TASK ITEM:
Starting with the first line and ending with the last, transcribe the data exactly.

--- MATERIAL PROVIDED Enclosed Below ---

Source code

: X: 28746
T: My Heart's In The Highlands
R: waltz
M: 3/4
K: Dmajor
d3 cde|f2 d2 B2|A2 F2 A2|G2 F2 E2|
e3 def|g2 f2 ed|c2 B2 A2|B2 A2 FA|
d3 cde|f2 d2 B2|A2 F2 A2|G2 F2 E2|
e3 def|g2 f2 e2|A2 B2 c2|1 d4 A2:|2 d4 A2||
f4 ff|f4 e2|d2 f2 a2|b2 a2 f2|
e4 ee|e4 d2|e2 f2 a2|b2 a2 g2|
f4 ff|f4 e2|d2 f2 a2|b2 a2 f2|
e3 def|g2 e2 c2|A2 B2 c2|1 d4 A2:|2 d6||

--- End of Enclosed MATERIAL PROVIDED ---

REPLY TO THE TASK:
Source code

: X: 28746
T: My Heart's In The Highlands
R: waltz
M: 3/4
K: Dmajor
d3 cde|f2 d2 B2|A2 F2 A2|G2 F2 E2|
e3 def|g2 f2 ed|c2 B2 A2|B2 A2 FA|
d3 cde|f2 d2 B2|A2 F2 A2|G2 F2 E2|
e3 def|g2 f2 e2|A2 B2 c2|1 d4 A2:|2 d4 A2||
f4 ff|f4 e2|d2 f2 a2|b2 a2 f2|
e4 ee|e4 d2|e2 f2 a2|b2 a2 g2|
f4 ff|f4 e2|d2 f2 a2|b2 a2 f2|
e3 def|g2 e2 c2|A2 B2 c2|1 d4 A2:|2 d6||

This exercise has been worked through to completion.